Sivil darbenin tescili
Menderes hükumetinin şiddetini gün geçtikçe arttırdığı sivil darbe girişimine karşı gelişen 27 Mayıs askeri darbesiyle birlikte Demokrat Parti milletvekillerinin tümü teker teker gözaltına alınmışlardı. Askerlerin gerçekleştirdikleri gözaltılar sırasında yaşanan bazı tatsız olaylar ilerleyen süreçte çok konuşulmuş, milletvekillerine yönelik sert davranışlar ve darbeden sadece birkaç gün sonra eski İçişleri Bakanı Namık Gedik’in intihar etmesi toplumda büyük oranda infial yaratmıştı.
Bu yanlış tutum, tutuklanan kişilere götürüldükleri Yassıada’da çektirilen zorunlu filmle sürdürüldü. Sinema salonlarında halka izletilen görüntüler, 27 Mayısçıların amaçladıkları kendi propagandaları yerine tutuklularla empati kurulmasına ve bir mağduriyet algısının doğmasına sebep oldu.
Menderes, Zorlu ve Polatkan’ın idam edilmeleri ise bütün bu olayların üzerine adeta tuz biber ekti. Başta Menderes olmak üzere Demokrat Partililer artık halkın gözünde birer kahramana dönüşmüşlerdi.
Bütün bu süreç, doğası gereği katı ve sert olan bir askeri darbe döneminde yaşandı. Ancak yapılan muameleler en nihayetinde ordunun değil eski iktidarın parlamasına ve devamı olarak görülen Adalet Partisi’nin iktidara gelmesine yol açtı.
Bundan ders alınmış olacak ki, 12 Eylül’de siyasilere yönelik daha nazik bir tavır gösterildi. Parti liderlerinin kapılarına askerlerin yanı sıra yakın çalışma arkadaşları götürülerek gözaltına alınacakları haberi verildi. Liderler cezaevlerinde ve sürgünde yaşamak durumunda kalsalar bile kendilerini toplum önünde açık biçimde küçük düşürücü hareketlerden kaçınıldı.
Bugün bazı kesimler tarafından postmodern darbe olarak adlandırılan 28 Şubat sürecinde ise yukarıda bahsedilen kötü örneklerin hemen hiçbiri görülmedi. Bu süreçte hapis cezası alan Tayyip Erdoğan’ın cezasını çekmesi için en uygun yer bulundu, yanında kalacak isimler bile önceden belirlendi. Kendisine yapılan ziyaretlere hiç karışılmadı.
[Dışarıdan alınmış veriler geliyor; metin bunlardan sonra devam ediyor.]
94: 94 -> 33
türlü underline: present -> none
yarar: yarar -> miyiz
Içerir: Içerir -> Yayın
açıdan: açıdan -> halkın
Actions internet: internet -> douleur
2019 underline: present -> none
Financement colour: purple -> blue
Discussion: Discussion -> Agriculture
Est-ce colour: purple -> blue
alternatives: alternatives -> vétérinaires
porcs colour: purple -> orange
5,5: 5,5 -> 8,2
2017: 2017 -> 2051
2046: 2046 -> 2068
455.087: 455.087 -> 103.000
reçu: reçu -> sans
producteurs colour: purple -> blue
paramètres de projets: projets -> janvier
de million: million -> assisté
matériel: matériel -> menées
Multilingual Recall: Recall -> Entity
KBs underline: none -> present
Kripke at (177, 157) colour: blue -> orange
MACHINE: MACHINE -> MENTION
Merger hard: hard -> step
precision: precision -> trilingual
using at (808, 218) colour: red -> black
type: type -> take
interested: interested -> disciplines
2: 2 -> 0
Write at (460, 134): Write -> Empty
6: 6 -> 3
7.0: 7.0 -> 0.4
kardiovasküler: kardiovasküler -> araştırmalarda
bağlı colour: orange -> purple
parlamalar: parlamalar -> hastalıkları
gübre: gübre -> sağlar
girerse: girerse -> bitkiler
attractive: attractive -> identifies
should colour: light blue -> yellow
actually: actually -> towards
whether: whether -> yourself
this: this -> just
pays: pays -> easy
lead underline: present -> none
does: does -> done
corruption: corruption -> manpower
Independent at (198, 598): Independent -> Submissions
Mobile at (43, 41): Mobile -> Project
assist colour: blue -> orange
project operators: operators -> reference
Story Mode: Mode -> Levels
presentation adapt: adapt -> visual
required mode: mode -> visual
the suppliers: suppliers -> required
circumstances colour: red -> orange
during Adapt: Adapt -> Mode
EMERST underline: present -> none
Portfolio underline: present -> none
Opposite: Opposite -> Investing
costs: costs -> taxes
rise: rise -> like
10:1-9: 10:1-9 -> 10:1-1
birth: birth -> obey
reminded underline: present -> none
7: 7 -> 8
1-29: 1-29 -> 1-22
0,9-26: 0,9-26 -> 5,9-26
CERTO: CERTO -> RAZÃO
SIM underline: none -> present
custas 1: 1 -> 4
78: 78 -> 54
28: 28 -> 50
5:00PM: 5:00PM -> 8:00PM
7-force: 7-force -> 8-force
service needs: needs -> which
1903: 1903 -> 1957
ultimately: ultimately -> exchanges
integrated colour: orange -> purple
Geçtiğimiz günlerde basına yansıtılan, İBB operasyonlarında gözaltına alınan siyasetçi ve bürokratların polisler eşliğinde sıraya dizilerek bekletildiği görüntüler, 27 Mayıs’ın ardından Yassıada’da çekilen filmi hatırlatmasının yanı sıra, 19 Mart darbesinin özeti olarak değerlendirilebilecek bir an olarak da tarihe geçti. Bir başka deyişle bu görüntüler, 19 Mart’ta başlayan sürecin tam anlamıyla bir sivil darbe olduğunun tesciliydi.
Özgür Özel’in bu hukuksuzluğa karşı takındığı sert tavır ve kullandığı sözler ise son derece yerinde ve anlamlı bir karşılık oldu. Çünkü artık iyice gemi azıya aldığı görülen darbecilere karşı aynı sertlikte ve kararlılıkta karşılık verilmedikçe işin nerelere varabileceğini kestirmek zordur. Ardı arkası kesilmeyen yasa dışı uygulamalarla hukukun tamamen dışına çıkanlara karşı yapılacak en önemli hamle en az onlar kadar gözü karatmaktır. Ancak arada önemli bir fark vardır. Özel’in gözü karalığının meşruluğu demokrasiyi ve insan haklarını savunmasından kaynaklanmaktadır.